Learning and Adaptation: IDP systems can learn and adapt over time. As the system processes more documents, it continuously refines its understanding of document types, layouts, and data extraction patterns, improving accuracy with each iteration.

Integration with Business Processes: Extracted data is seamlessly integrated into business processes and applications. This integration allows for the automation of workflows, reducing manual data entry and streamlining document-based tasks.

Customization and Configuration: IDP solutions often provide configuration options to tailor the system to specific document types and business requirements. This customization ensures flexibility and adaptability across various industries and use cases.

Scalability and Performance: IDP systems are designed to handle large volumes of documents efficiently. They are scalable to accommodate growing document loads and perform consistently with high accuracy.
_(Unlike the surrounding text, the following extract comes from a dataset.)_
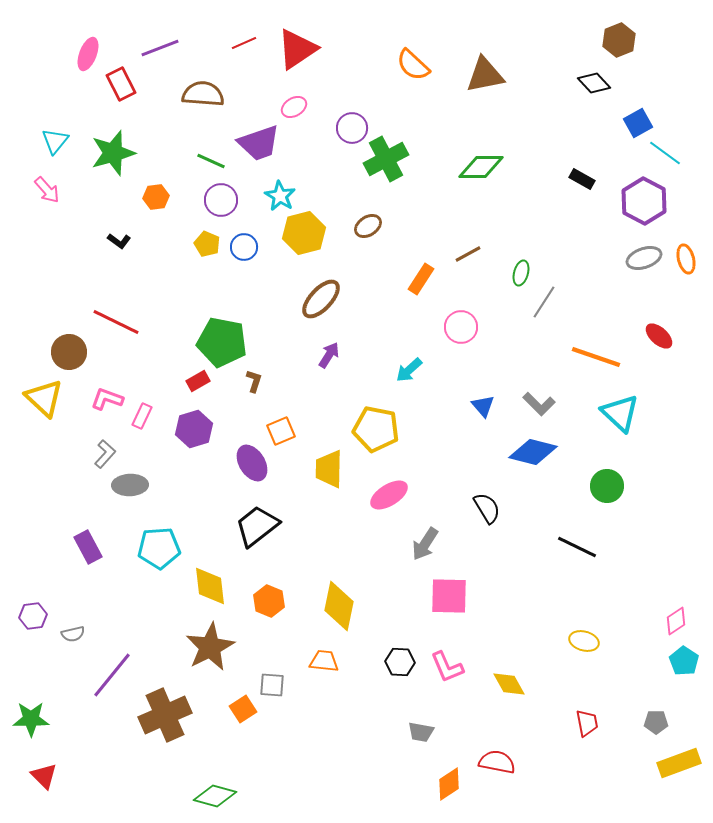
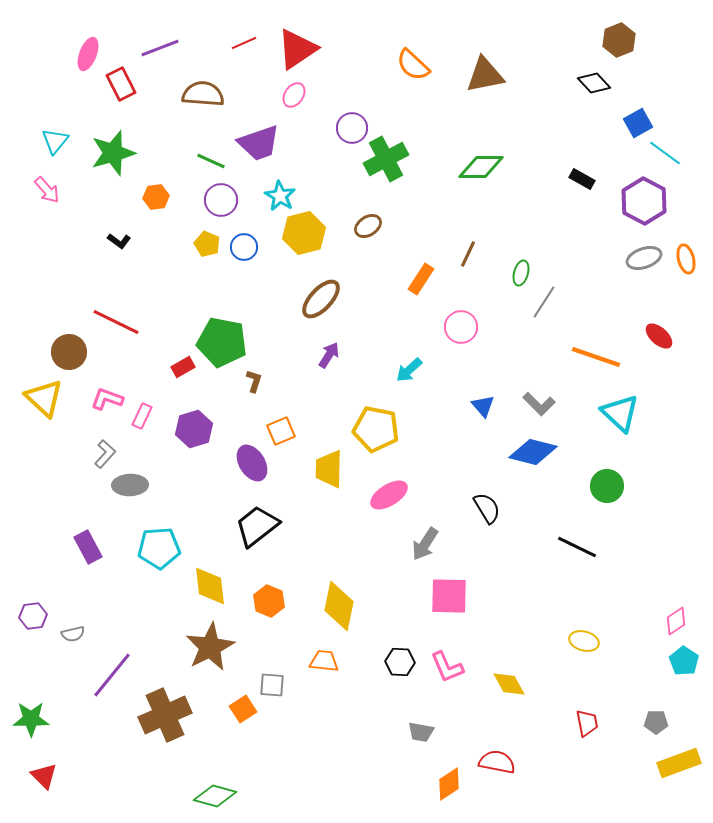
pink ellipse at (294, 107): moved 12 px up; rotated 25 degrees counterclockwise
brown line at (468, 254): rotated 36 degrees counterclockwise
red rectangle at (198, 381): moved 15 px left, 14 px up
Analytics and Reporting: IDP solutions offer analytics and reporting features, providing insights into document processing metrics. These reports can be valuable for monitoring system performance, identifying areas for improvement, and making informed decisions.

Intelligent Document Processing brings a level of automation and intelligence to document handling, offering organizations the ability to streamline operations, reduce errors, and improve overall efficiency in dealing with diverse document types and data formats. Kevin adds, “What’s especially exciting about the future is that these massive cloud companies have greater goals than just Document Capture, which is contextual understanding of the language of documents. For example, it’s still difficult for most legacy Document Capture systems to classify and index a legal agreement. However, with these new systems, they can rather easily classify, summarize, and index a completely ‘unstructured’ document type. This is because they are teaching their computers to semantically understand documents like humans can understand.”

How to evolve your organization’s current capture strategy

The evolution of document capture has been a remarkable journey from rudimentary manual methods to the advanced, intelligent processes of today. From the labor-intensive tasks of manual data entry and zone-based extraction, we have witnessed the transformative impact of technologies such as OCR, and machine learning, and natural language processing of the near future. The shift towards Intelligent Document Processing represents a significant leap, offering unprecedented levels of automation, accuracy, and adaptability in handling diverse document types. 

“For this reason of trying to solve one of the most complex problems ever of language understanding, Document Capture becoming infinitely better with better ICR and OCR is a result and not the end-game because there is so much potential for good when computers can truly understand content like humans, instead of simple pixels on a document,” says Kevin. 

As organizations embrace these innovations, the future of document capture promises not only increased efficiency and reduced errors but also the empowerment of businesses to thrive in an increasingly digital world. The evolution is ongoing, and with each advancement, document capture continues to redefine the way we manage, process, and derive value from the vast array of information at our disposal.

Kevin states, “it’s true that we have a long way to go but with machine learning and artificial intelligence the machines themselves can learn themselves which offers amazing potential!”